What the task asks
Could you write out the material from the line with "He explained that" to the line with "of this pag", substituting "dangers" for "risks" and keeping everything else unchanged? Leave the pictures out of your answer.

--- START ---

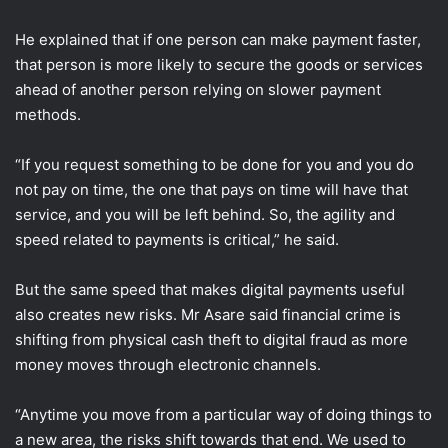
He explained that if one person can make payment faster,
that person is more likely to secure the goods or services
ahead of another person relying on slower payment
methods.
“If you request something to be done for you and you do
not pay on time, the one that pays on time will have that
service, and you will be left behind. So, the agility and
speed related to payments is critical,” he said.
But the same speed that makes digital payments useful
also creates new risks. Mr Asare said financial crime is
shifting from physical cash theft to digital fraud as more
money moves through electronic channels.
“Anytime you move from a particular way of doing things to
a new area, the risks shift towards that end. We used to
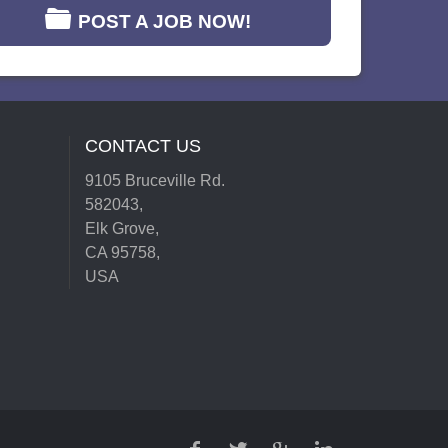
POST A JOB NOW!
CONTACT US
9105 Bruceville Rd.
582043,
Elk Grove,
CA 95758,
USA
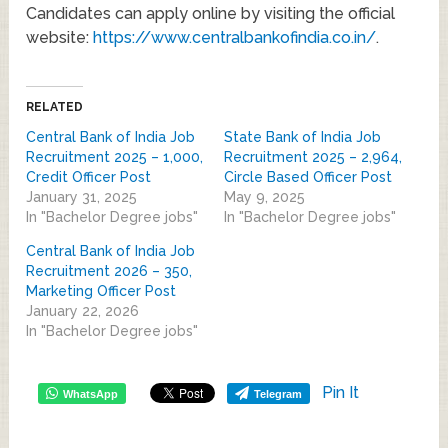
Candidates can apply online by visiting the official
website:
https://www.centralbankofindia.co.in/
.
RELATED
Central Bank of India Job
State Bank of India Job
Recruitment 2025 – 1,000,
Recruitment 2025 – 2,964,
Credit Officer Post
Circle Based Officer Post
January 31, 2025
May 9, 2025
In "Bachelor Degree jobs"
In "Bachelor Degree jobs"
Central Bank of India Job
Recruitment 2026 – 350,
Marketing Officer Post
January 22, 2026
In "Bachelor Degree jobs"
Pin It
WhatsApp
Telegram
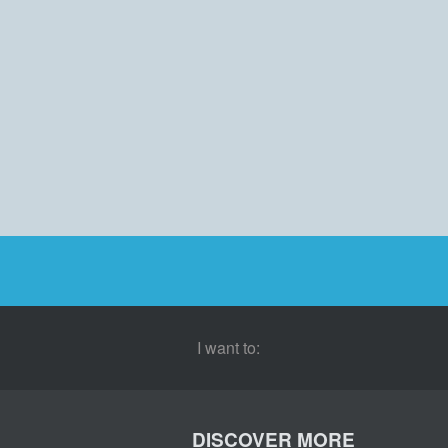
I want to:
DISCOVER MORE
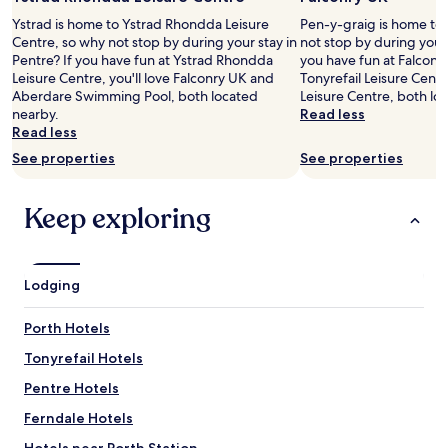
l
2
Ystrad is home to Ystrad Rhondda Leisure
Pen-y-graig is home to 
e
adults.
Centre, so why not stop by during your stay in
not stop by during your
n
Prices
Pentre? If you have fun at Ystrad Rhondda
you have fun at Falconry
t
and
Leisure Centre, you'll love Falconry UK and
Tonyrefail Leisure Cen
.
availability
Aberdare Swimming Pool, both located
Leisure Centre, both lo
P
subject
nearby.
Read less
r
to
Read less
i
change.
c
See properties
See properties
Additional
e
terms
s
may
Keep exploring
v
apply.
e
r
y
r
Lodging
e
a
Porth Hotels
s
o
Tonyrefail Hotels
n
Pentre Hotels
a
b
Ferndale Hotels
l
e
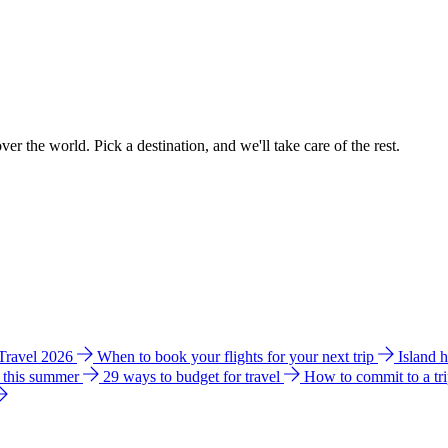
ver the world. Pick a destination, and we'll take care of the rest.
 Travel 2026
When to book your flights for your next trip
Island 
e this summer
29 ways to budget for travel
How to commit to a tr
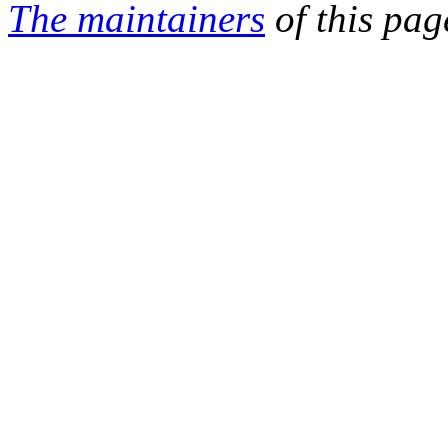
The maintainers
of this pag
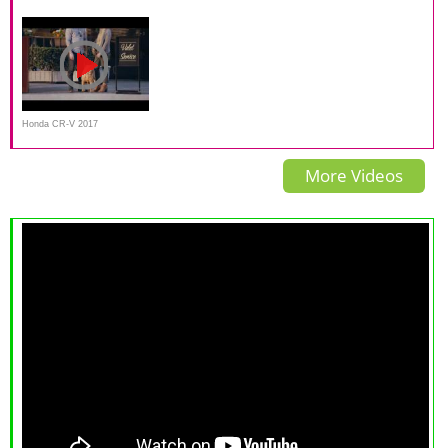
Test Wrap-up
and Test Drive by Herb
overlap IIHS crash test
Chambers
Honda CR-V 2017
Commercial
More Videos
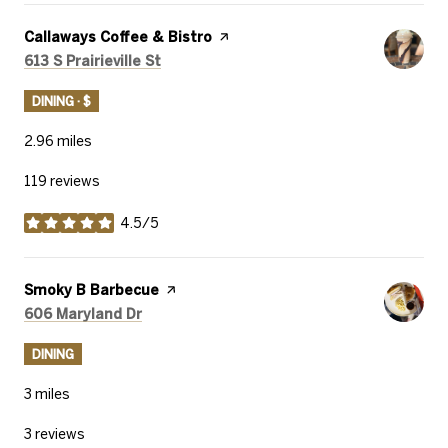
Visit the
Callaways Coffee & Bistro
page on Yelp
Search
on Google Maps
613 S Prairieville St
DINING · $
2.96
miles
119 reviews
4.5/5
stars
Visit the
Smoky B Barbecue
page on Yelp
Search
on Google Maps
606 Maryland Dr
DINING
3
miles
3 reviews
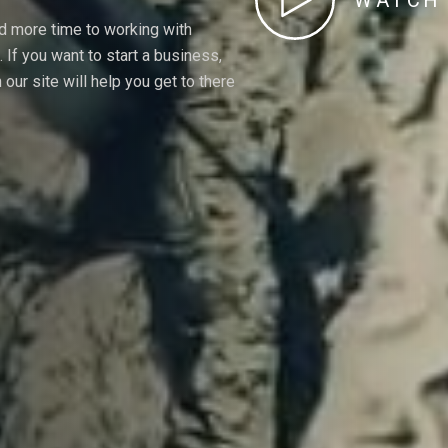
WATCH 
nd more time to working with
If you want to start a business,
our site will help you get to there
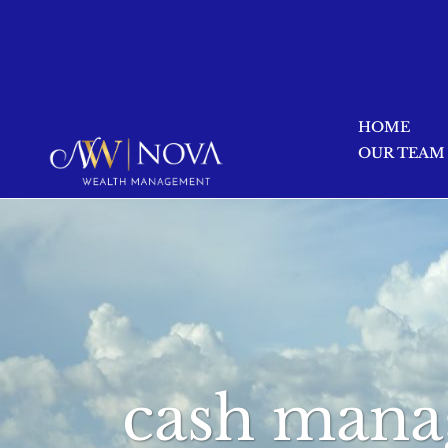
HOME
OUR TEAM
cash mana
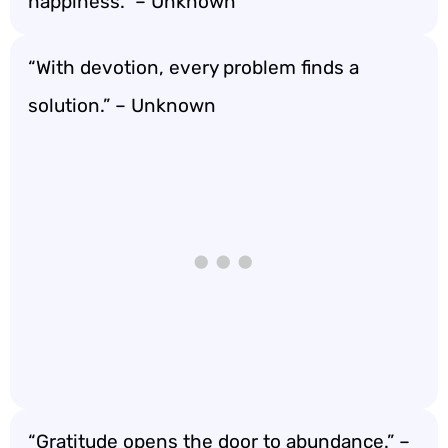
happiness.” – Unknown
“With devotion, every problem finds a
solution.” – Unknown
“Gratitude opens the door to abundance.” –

--- END ---
--- START ---

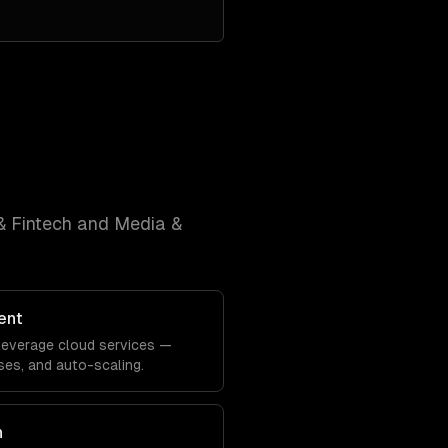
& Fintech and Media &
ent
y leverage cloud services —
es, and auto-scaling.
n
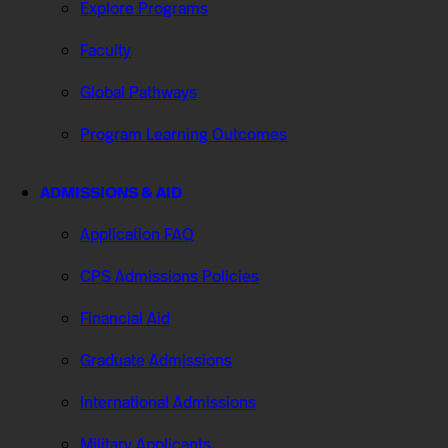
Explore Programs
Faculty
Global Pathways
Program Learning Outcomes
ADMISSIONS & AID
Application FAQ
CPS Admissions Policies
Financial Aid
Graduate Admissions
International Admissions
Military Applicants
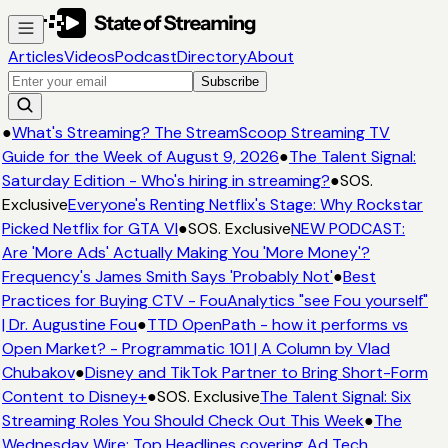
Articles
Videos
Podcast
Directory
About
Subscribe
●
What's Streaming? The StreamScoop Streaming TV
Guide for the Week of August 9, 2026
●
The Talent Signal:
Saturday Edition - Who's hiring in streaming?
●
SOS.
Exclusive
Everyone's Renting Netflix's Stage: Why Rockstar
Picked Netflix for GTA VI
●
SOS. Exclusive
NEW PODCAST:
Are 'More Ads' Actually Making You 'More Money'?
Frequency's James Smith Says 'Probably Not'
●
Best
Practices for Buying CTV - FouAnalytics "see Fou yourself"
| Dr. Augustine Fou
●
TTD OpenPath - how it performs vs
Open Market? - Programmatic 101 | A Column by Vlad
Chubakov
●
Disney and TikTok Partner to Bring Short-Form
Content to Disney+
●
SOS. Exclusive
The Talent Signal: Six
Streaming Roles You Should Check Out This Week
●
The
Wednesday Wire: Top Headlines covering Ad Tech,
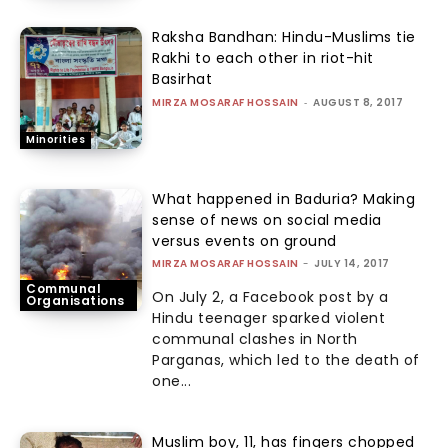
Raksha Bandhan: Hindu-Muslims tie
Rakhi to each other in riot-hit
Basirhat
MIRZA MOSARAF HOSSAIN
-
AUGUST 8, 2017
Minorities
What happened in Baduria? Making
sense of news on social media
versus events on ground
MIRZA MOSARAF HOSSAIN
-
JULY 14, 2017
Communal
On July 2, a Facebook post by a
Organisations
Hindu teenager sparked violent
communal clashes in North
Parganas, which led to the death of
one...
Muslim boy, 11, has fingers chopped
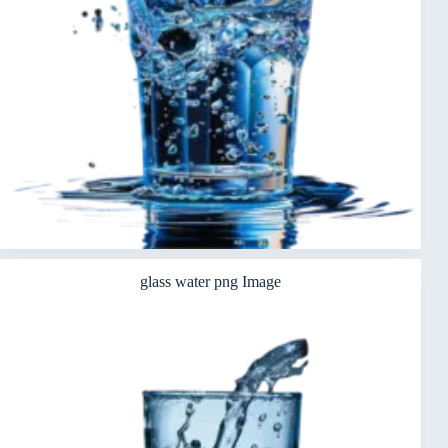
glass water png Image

--- END ---
--- START ---

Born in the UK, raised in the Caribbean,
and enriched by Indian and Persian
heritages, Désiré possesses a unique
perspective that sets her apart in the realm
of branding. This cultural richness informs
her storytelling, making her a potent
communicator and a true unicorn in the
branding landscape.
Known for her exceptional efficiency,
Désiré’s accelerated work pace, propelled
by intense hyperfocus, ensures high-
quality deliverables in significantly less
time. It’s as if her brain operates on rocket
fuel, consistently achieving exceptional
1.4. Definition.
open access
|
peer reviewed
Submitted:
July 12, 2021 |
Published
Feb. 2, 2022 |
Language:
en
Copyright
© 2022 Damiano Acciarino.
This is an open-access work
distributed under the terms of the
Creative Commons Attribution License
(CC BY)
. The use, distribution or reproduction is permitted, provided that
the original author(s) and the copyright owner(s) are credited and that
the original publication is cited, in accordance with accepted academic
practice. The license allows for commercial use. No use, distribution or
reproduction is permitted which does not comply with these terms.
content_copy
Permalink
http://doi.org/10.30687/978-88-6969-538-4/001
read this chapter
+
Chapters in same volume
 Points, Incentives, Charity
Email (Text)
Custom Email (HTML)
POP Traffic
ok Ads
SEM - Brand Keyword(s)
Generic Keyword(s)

--- END ---

Problem solution
He explained that if one person can make payment faster,
that person is more likely to secure the goods or services
ahead of another person relying on slower payment
methods.
“If you request something to be done for you and you do
not pay on time, the one that pays on time will have that
service, and you will be left behind. So, the agility and
speed related to payments is critical,” he said.
But the same speed that makes digital payments useful
also creates new dangers. Mr Asare said financial crime is
shifting from physical cash theft to digital fraud as more
money moves through electronic channels.
“Anytime you move from a particular way of doing things to
a new area, the dangers shift towards that end. We used to
POST A JOB NOW!
CONTACT US
9105 Bruceville Rd.
582043,
Elk Grove,
CA 95758,
USA
Candidates can apply online by visiting the official
website:
https://www.centralbankofindia.co.in/
.
RELATED
Central Bank of India Job
State Bank of India Job
Recruitment 2025 – 1,000,
Recruitment 2025 – 2,964,
Credit Officer Post
Circle Based Officer Post
January 31, 2025
May 9, 2025
In "Bachelor Degree jobs"
In "Bachelor Degree jobs"
Central Bank of India Job
Recruitment 2026 – 350,
Marketing Officer Post
January 22, 2026
In "Bachelor Degree jobs"
Pin It
WhatsApp
Telegram
I want to:
DISCOVER MORE
l
2
Ystrad is home to Ystrad Rhondda Leisure
Pen-y-graig is home to 
e
adults.
Centre, so why not stop by during your stay in
not stop by during your
n
Prices
Pentre? If you have fun at Ystrad Rhondda
you have fun at Falconry
t
and
Leisure Centre, you'll love Falconry UK and
Tonyrefail Leisure Cen
.
availability
Aberdare Swimming Pool, both located
Leisure Centre, both lo
P
subject
nearby.
Read less
r
to
Read less
i
change.
c
See properties
See properties
Additional
e
terms
s
may
Keep exploring
v
apply.
e
r
y
r
Lodging
e
a
Porth Hotels
s
o
Tonyrefail Hotels
n
Pentre Hotels
a
b
Ferndale Hotels
l
e
ver the world. Pick a destination, and we'll take care of the rest.
 Travel 2026
When to book your flights for your next trip
Island 
e this summer
29 ways to budget for travel
How to commit to a tr
The maintainers
of this pag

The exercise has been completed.